There is a dealer here in New Orleans that has the HS51 and the Qualia in the same demo room. I saw them both in a brief demo and in the understatement of the year, the Qualia was better - by far. It is far brighter than the HS51 and even withstood a fair amount of light in the room when I asked the dealer to turn up the lighting.
However I will say that the HS51 was a pretty decent performer in a direct "true" comparison to what arguably is the best projector on the market today under identical near ideal viewing conditions. I however recently took the plunge on a another Sony unit that I do not believe has been discussed here previously and likely won't be since there is a snobbery toward 4:3 LCD units here, but I will still toss it out for you guys to dismiss.
Sony had a relatively new model projector that is tiny (12"x9"x2.5"), weighs six pounds and is rated at 2500 lumens. The model number is VPL-CX75. I allow a fair amount of ambient light in my viewing area (by design) and the high output of this unit works exceedingly well on my 11' Stewart 1.3 screen. In fact I have to run the Sony unit in econo mode which makes it practically silent and brings the lumens down to 2000 and the lamp life up to 3000 hours. Sony states that this unit uses the same cooling scheme as the Qualia. The case is gray-white in color and the Sony ceiling mount bracket is white. With the quiet fans (there are actually two small fans) and white color scheme I have a bright wall of 11 foot 4:3 standard video output and 10 foot 16:9 HiDef video output that seems to come from nowhere.
Other features of this projector irrelevant to home theater but are neat and worth mentioning are its ability to handle WiFi wireless input from PC's only (Sorry no Mac drivers) and it can read CF and Sony Memory stick cards. It has electronic zoom/focus and even motor driven front legs. The lens has a cover over it that opens and closes when the unit is powered on and off. It has an instant off and unplug feature. When you are finished your viewing you can quite literally turn it off and unplug it immediately from the wall. The fans keep on running for a couple of minutes to finish the bulb cool down while the unit is unplugged. And all of this comes from a quiet projector that is no larger than the average yellow page city class phone book.
Like the typical bright LCD unit it has the screen door effect but that can easily be toned down with a bit of defocussing which is a technique I also saw used by the dealer here selling the HS51 and Qualia units.
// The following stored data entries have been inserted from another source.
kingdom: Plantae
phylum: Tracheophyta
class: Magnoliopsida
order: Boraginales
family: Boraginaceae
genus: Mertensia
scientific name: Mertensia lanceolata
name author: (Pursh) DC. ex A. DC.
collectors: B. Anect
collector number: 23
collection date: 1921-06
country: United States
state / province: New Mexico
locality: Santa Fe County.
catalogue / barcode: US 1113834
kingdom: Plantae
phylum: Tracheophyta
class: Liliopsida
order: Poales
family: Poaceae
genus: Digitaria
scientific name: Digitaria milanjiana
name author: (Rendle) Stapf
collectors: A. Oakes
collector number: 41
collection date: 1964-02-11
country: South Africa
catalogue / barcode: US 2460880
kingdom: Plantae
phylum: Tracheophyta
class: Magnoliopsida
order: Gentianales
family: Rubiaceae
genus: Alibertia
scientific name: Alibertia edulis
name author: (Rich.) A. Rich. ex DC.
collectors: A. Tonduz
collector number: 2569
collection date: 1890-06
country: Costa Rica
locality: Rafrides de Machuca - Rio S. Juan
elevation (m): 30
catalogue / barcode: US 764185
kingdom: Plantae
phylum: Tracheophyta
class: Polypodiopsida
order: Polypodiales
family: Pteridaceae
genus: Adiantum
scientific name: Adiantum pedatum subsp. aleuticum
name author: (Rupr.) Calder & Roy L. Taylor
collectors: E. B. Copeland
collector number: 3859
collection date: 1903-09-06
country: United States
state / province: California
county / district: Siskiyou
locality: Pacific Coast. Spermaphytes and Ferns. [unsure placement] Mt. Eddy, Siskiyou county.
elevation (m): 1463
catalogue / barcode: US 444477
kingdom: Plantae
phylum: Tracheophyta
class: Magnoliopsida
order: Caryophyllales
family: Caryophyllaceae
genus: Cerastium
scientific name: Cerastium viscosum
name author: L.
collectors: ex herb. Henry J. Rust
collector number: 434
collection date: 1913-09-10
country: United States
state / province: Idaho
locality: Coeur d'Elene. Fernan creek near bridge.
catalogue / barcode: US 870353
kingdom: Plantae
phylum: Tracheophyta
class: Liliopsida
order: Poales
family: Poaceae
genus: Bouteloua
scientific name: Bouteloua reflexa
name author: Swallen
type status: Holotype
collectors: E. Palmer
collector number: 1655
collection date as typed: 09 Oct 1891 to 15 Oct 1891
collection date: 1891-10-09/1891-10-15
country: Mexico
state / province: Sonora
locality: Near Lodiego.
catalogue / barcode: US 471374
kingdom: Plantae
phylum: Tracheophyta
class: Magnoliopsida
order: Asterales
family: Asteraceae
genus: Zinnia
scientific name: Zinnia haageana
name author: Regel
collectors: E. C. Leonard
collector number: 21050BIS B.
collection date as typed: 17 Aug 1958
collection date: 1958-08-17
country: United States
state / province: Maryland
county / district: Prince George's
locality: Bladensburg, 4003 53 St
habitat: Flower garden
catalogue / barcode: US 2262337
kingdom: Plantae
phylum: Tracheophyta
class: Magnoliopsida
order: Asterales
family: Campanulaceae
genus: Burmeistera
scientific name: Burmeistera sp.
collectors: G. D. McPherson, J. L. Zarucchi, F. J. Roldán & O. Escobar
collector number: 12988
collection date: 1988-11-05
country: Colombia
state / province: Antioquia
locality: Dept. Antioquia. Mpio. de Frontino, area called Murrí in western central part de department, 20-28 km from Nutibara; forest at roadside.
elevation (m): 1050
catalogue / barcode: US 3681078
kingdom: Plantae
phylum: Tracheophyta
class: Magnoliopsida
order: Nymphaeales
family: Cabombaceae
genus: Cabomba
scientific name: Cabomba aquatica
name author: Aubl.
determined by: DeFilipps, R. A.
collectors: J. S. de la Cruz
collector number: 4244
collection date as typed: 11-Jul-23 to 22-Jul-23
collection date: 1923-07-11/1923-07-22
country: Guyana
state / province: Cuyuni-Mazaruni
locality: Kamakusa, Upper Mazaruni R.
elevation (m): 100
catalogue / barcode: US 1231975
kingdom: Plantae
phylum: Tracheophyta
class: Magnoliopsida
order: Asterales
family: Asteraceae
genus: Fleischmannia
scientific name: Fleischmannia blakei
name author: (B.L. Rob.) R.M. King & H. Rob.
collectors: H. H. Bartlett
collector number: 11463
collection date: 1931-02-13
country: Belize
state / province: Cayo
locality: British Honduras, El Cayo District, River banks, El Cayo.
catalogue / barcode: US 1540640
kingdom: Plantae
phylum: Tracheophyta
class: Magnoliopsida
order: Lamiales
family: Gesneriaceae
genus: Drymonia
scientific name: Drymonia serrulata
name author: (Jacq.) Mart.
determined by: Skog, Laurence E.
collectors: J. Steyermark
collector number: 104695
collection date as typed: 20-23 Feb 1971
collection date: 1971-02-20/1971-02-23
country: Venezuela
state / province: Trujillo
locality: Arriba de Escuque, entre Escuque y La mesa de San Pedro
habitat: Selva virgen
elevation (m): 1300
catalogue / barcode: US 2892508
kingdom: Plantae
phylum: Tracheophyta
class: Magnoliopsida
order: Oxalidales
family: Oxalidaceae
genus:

The blacks are "blacker" on the HS51 compared to my CX75 but I love huge theater class output. I had a 6 foot Sony forward projector for more than twenty years and the 6' to 8' screens typically used with the nominal 1000 lumen DLP units touted here are to me not much more than the big ugly monolithic rear projection units.
I continue to contend that while this knowledgeable but possibly too lenient group puts up with 1000 lumen units that require near totally dark rooms and are willing to pay ten to twenty thousand bucks for the top models we will not see that true HiDef video wall in our home theaters most of us secretly dream of having. Other than the Qualia which is huge in size and currently way too costly there is not really much new coming out except the forthcoming LCOS Canon unit which preliminarily appears to have flaws but much promise.
Unfortunately many here are making their livings selling what is available now so they accept what is currently out there. I contend that we could possibly force faster progress in true home theater 16:9 units if we told our suppliers we want brighter and better than what they are offering us now. How do we do that? By not buying their overpriced under lumen'ed models and find ways to utilize the cheaper business class units where you get far more bang for the buck. Vote no for low (lumens) with your dollars!
I'll live with my not quite so dark blacks and buy a new, better business class unit every year or two and still be way ahead financially and screen size wise than folks that adore their phenomenally dark blacks on "huge" seven foot screens.